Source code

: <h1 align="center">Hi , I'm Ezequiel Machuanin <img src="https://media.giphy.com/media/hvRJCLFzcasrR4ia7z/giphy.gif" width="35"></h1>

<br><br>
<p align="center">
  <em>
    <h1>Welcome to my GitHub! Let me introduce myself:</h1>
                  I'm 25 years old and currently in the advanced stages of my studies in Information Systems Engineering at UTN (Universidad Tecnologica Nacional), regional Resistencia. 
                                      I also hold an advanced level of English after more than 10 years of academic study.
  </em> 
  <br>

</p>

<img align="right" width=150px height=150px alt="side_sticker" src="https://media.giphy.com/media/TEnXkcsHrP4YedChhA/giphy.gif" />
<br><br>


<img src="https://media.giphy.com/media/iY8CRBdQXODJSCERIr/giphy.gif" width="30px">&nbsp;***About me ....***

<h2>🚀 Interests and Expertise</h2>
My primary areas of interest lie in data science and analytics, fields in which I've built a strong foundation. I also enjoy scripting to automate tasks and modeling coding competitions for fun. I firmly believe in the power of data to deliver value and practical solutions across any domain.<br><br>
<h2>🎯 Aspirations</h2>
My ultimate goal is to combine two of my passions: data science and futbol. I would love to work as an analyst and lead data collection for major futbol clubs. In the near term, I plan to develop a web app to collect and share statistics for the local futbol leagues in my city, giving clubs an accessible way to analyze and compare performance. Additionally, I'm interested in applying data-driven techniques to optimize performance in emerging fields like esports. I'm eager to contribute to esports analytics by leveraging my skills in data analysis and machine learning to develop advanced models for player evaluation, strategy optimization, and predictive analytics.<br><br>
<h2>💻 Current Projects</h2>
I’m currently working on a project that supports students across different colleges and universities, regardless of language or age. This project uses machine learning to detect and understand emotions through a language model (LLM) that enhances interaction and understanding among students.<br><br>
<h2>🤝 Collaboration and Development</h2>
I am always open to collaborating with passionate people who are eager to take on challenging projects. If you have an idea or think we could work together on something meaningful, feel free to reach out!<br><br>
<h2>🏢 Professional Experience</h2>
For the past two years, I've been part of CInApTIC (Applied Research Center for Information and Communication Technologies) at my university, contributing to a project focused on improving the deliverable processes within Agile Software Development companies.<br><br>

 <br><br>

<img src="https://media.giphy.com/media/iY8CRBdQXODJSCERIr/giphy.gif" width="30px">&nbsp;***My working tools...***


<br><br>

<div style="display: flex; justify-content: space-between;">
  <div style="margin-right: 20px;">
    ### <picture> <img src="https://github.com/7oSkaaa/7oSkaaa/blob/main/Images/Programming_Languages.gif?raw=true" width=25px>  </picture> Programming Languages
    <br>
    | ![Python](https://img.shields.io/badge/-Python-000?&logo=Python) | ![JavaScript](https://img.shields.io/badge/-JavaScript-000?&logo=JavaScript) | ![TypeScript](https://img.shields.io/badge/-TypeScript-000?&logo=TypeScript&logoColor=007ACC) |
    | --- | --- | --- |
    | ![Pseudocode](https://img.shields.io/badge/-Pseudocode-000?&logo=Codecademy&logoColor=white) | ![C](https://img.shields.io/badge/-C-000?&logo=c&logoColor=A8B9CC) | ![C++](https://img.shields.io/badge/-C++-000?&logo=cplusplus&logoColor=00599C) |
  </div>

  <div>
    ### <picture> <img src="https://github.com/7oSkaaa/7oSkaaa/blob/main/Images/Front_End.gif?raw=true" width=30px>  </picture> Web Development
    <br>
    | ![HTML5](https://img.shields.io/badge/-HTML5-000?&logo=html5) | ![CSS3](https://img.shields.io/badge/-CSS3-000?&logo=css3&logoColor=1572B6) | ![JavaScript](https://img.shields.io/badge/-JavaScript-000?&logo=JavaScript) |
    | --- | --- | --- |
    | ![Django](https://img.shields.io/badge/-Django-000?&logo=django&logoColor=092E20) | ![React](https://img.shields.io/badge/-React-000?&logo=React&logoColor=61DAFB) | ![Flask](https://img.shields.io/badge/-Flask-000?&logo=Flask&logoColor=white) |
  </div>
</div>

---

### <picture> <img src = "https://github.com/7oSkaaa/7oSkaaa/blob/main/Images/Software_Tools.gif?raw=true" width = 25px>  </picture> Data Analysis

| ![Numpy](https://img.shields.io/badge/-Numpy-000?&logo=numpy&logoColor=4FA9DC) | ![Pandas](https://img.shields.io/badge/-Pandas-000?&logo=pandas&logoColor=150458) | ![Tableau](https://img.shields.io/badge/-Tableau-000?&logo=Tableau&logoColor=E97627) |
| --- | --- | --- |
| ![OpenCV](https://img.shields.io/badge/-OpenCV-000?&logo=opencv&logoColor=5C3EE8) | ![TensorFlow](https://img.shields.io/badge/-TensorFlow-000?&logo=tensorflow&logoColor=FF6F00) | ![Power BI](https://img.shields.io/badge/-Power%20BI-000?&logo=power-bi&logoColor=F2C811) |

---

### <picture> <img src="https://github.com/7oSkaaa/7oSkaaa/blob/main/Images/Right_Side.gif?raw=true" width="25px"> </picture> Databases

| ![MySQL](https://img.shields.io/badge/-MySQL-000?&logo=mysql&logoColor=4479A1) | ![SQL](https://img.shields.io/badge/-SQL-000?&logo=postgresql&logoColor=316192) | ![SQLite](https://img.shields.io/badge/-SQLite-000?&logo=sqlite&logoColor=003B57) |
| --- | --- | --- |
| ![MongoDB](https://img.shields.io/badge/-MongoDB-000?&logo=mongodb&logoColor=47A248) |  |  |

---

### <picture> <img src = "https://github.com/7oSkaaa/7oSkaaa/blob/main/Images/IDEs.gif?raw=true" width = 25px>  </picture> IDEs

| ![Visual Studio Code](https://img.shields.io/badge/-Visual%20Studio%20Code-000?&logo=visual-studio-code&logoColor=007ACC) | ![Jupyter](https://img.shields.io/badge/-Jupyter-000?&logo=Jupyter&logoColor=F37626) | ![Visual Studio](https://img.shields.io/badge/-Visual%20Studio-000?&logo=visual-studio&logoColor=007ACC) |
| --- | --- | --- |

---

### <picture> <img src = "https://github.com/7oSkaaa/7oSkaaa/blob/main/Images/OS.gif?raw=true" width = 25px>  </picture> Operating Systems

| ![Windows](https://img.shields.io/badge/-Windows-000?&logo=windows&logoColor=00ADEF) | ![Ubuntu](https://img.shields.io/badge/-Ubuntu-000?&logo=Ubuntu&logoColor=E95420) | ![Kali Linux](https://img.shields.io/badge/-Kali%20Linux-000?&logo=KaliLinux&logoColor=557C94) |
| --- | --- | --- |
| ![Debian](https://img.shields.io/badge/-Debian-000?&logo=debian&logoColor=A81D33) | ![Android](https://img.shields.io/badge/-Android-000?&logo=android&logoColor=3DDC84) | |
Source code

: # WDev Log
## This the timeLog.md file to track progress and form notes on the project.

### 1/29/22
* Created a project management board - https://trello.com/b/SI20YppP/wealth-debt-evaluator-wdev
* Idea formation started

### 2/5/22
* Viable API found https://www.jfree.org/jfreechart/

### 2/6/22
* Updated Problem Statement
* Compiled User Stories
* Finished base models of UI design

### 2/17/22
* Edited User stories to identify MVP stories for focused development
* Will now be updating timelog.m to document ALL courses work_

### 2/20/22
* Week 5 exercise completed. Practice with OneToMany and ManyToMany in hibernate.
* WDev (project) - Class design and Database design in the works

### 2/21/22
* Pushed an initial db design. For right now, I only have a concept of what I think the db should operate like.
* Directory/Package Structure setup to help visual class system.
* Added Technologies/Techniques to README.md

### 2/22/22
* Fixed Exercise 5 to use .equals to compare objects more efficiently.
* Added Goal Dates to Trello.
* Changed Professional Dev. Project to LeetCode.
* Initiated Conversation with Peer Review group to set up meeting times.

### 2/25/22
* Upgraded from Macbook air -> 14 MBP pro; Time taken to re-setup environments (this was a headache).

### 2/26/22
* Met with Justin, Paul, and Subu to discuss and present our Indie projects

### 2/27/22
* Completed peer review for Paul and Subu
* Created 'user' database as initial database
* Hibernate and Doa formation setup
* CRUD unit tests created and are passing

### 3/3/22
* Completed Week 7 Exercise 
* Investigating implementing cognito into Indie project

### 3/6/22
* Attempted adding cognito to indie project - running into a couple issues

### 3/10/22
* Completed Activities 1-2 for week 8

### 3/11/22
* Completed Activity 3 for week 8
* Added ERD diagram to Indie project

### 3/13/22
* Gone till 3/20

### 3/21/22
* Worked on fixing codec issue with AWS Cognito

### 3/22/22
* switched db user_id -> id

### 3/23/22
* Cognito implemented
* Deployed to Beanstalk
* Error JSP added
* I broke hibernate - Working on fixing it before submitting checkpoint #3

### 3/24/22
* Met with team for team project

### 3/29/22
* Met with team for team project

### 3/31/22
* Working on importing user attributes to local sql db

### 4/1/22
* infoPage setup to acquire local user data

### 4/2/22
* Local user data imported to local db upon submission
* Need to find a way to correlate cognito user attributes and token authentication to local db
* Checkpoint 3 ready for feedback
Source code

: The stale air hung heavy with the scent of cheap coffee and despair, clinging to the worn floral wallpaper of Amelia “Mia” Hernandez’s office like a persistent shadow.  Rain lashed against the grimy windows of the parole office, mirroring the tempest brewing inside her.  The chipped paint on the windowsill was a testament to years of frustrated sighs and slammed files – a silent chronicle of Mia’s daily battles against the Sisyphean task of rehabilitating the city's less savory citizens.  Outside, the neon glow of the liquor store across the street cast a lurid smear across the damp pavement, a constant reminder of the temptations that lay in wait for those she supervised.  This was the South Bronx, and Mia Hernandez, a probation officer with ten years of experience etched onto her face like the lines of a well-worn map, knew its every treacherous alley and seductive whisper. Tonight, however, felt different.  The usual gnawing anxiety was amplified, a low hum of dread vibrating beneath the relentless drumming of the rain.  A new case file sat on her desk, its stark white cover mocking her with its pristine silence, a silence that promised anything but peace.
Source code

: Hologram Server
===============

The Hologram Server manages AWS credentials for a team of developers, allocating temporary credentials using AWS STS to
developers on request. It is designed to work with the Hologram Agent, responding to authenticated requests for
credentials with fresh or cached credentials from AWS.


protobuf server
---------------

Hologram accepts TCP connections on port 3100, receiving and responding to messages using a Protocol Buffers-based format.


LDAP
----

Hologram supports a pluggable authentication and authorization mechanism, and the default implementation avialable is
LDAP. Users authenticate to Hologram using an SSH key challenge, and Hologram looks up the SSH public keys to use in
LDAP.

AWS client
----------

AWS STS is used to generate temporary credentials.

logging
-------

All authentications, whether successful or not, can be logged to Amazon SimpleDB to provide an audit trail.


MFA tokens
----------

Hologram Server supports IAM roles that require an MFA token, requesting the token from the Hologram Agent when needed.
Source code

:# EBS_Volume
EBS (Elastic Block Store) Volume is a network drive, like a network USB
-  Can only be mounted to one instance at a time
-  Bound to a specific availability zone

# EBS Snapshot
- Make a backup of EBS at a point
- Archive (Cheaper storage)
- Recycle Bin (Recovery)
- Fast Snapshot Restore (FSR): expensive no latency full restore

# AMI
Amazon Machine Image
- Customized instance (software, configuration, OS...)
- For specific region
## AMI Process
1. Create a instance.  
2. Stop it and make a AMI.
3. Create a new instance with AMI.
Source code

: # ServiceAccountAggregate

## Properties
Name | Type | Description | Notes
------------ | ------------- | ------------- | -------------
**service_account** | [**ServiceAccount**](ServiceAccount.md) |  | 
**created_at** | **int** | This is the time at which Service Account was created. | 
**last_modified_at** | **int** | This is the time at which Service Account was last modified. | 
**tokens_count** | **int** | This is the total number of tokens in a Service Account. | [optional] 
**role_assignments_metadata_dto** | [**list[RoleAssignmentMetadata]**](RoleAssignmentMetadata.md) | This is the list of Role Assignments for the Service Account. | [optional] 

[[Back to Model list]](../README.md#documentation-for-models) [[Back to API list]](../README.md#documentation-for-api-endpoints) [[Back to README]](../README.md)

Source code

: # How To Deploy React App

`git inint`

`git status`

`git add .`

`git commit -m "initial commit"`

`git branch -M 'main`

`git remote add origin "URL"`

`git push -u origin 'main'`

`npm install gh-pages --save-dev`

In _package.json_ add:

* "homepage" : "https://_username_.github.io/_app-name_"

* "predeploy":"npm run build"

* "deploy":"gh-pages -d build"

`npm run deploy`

### TASK GOAL:
From the records above, report the number of lines that hold the string "JavaScript" and add nothing.

### YOUR RESPONSE:
2